=== Begin Enclosure ===
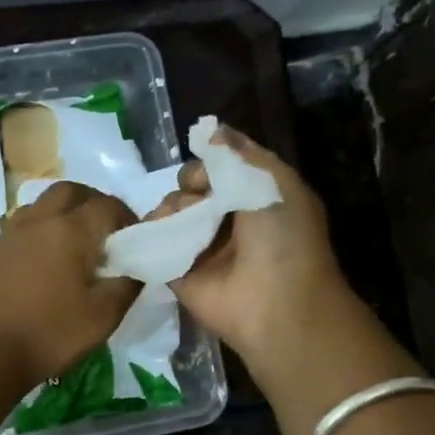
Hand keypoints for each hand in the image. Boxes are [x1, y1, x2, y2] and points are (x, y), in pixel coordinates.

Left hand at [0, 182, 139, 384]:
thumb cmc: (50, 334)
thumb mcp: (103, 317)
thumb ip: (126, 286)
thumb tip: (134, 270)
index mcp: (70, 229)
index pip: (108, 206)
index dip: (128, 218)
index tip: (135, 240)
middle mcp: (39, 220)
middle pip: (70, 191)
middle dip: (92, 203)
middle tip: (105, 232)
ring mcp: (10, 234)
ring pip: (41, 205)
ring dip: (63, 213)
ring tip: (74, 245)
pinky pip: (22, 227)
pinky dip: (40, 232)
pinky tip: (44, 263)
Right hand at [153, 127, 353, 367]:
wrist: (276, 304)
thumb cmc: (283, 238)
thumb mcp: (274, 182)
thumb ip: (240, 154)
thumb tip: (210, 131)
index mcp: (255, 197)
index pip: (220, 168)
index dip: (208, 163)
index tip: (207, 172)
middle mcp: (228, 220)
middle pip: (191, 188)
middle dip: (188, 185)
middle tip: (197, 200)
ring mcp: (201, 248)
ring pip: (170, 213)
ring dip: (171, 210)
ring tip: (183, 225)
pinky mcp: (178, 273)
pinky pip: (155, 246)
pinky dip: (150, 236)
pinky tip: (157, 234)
=== End Enclosure ===
=== Begin Enclosure ===
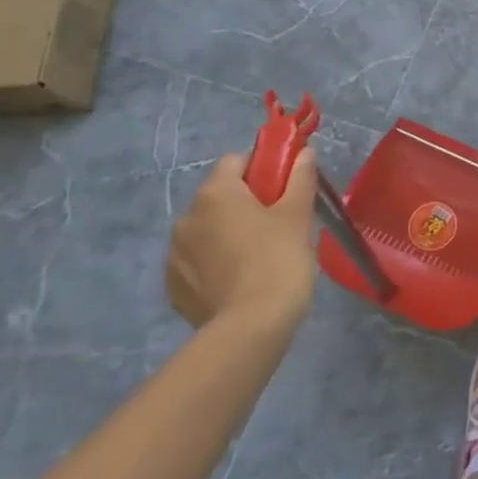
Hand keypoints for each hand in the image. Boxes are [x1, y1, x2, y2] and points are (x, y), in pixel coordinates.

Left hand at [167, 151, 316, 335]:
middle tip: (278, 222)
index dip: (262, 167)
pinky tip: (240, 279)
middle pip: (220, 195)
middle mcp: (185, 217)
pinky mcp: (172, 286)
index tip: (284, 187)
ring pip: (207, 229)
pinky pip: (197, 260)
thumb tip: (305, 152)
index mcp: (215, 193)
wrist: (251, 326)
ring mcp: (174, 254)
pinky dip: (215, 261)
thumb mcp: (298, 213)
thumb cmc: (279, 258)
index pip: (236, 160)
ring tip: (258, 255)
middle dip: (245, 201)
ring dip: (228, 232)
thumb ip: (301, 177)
=== End Enclosure ===
=== Begin Enclosure ===
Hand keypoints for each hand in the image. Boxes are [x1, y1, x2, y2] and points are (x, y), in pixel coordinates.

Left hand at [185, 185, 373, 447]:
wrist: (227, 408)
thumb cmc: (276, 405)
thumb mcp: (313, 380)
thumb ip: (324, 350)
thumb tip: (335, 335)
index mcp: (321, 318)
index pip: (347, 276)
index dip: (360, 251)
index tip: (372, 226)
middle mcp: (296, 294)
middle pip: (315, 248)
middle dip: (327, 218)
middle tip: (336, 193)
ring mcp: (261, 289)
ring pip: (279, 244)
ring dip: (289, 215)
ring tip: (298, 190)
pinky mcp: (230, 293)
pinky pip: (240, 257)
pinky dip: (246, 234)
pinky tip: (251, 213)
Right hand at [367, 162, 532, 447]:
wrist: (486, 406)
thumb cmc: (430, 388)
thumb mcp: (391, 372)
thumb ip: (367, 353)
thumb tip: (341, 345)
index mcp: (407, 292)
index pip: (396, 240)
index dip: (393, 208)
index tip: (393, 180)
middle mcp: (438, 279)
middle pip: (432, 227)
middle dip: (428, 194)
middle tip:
=== End Enclosure ===
Within the data above, pick out all lines holding the word "Left".

Left hand at [0, 182, 139, 384]:
Left hand at [167, 151, 316, 335]:
Left hand at [185, 185, 373, 447]:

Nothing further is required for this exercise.